TFW you’re not sure your kids are still on board pic.twitter.com/kV4xXaloM1
— DadCAMP (@dadcamp) December 7, 2016
“George didn’t move,” Zacharie pouted when he came downstairs one morning this week.
He was talking about George, our Elf on the Shelf. The one my wife and I had forgotten to move during the night. “Did you touch him?,” my son continued.
Zacharie is 9 and a half. He should have had this figured out by now. We had an Easter Bunny talk 18 months ago, I know he knows. At least, I think he knows.
“You know. .. Right?,” I asked him trying to subtly reference the Elf in our conversation.
“Know what?,” he asked, as honestly as I’ve ever seen.
I dropped it right then and there. ‘He has to know,’ my mind tells me. ‘He absolutely still believes,’ his words and actions say.
It’s a tough dance, this Santa thing, isn’t it? Do you make a pre-emptive strike when you think they’re old enough? Do you let them figure it out on their own, risking they blurt ‘the secret’ out at the wrong time? Do you allay their worries when kids at school provide spoilers?
How do you tell your kids the truth about Santa?
Do you need to? Eventually it clicks. I mean, the physics, the math, the stories, they eventually just all add up in the mind of a child that sometimes leads to heartbreak that a story they have put faith in their entire life is not real.

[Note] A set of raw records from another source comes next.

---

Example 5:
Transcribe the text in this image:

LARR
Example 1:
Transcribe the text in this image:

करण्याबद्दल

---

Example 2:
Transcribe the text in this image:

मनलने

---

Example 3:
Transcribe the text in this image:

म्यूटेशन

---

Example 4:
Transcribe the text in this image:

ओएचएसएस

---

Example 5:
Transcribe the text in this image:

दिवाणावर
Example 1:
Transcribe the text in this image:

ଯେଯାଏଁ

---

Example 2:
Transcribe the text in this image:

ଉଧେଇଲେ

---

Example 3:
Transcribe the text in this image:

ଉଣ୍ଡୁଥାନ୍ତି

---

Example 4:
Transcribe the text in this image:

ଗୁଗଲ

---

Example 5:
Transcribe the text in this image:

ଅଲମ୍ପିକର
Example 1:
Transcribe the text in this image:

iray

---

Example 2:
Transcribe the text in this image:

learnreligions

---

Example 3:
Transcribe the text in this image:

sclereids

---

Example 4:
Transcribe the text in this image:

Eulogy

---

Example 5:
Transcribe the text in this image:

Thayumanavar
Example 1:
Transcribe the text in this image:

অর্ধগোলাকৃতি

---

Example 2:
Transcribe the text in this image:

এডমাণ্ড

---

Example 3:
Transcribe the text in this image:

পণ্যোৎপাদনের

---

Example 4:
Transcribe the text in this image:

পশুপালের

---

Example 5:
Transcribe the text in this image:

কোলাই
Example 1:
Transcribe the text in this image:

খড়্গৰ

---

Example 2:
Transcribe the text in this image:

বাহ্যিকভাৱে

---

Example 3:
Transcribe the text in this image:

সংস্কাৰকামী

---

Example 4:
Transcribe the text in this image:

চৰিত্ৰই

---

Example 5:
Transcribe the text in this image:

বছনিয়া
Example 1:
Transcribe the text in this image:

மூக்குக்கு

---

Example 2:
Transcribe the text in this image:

In the past, when pointedly asked by our boys we have offered the political non-answer of “Santa is real if you believe he’s real.” The question slides by and they don’t pay it a second thought. Still, I don’t want my nearly 10 yr old to be ridiculed by peers should he stand on the playground and proselytize as to the veracity of the jolly old elf.
So, do I burst the bubble on my own or let him approach me when he’s ready? We spend so much time weaving the story, how do you pull the loose thread to unravel it all without crushing them?
There are many letters floating around online people have written their kids upon the occasion of discovering the truth about Santa. All of them very sweet, and well thought out so as to celebrate the spirit of the season and explaining how that spirit lives inside all of us.
It’s really no different than the answer we’ve been giving our kids all along. “If you believe in Santa, he’s real. And that’s all that matters.”